Saved data entries
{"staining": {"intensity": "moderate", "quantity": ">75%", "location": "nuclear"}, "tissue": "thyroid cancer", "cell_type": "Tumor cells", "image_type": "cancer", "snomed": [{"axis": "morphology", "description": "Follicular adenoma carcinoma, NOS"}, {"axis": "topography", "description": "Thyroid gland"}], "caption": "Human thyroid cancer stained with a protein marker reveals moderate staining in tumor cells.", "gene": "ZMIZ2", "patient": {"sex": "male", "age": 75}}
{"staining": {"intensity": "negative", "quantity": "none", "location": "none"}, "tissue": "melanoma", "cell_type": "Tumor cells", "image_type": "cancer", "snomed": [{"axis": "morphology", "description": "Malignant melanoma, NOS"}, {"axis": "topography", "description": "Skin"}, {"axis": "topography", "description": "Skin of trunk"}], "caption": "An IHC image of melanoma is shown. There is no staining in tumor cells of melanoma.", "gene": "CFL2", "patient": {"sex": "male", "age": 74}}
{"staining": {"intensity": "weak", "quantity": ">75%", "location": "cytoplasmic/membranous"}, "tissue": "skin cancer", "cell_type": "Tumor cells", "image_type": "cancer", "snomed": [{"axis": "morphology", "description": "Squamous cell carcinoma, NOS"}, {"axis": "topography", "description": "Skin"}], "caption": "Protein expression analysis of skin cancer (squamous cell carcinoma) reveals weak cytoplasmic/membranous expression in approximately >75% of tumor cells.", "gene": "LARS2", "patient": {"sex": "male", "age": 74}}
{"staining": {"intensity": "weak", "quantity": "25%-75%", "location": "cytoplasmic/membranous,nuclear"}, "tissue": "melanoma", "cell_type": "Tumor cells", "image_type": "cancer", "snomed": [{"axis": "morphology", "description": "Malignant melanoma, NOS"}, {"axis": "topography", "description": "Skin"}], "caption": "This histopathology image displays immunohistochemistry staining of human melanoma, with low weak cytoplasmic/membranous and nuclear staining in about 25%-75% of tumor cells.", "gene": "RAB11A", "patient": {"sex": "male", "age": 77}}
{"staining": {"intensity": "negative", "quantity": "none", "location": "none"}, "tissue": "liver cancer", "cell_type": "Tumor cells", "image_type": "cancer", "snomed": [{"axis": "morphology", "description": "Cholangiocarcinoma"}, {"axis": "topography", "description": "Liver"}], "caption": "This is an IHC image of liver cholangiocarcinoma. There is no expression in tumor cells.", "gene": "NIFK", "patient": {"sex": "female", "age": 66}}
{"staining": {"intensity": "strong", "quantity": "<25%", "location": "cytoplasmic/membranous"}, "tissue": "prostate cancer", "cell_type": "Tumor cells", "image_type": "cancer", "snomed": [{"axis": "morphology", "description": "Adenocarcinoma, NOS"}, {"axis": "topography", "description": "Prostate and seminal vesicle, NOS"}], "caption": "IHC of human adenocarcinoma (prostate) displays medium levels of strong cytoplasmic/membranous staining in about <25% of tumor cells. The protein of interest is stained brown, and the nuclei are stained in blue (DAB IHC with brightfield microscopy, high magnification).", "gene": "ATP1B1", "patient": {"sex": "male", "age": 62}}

- [EXERCISE DETAILS] After locating the line with "expression analysis of" above, return that line and every later line through the one with "histopathology image displays", word for word and with nothing else.

- [SOLUTION TO THE EXERCISE]
{"staining": {"intensity": "weak", "quantity": ">75%", "location": "cytoplasmic/membranous"}, "tissue": "skin cancer", "cell_type": "Tumor cells", "image_type": "cancer", "snomed": [{"axis": "morphology", "description": "Squamous cell carcinoma, NOS"}, {"axis": "topography", "description": "Skin"}], "caption": "Protein expression analysis of skin cancer (squamous cell carcinoma) reveals weak cytoplasmic/membranous expression in approximately >75% of tumor cells.", "gene": "LARS2", "patient": {"sex": "male", "age": 74}}
{"staining": {"intensity": "weak", "quantity": "25%-75%", "location": "cytoplasmic/membranous,nuclear"}, "tissue": "melanoma", "cell_type": "Tumor cells", "image_type": "cancer", "snomed": [{"axis": "morphology", "description": "Malignant melanoma, NOS"}, {"axis": "topography", "description": "Skin"}], "caption": "This histopathology image displays immunohistochemistry staining of human melanoma, with low weak cytoplasmic/membranous and nuclear staining in about 25%-75% of tumor cells.", "gene": "RAB11A", "patient": {"sex": "male", "age": 77}}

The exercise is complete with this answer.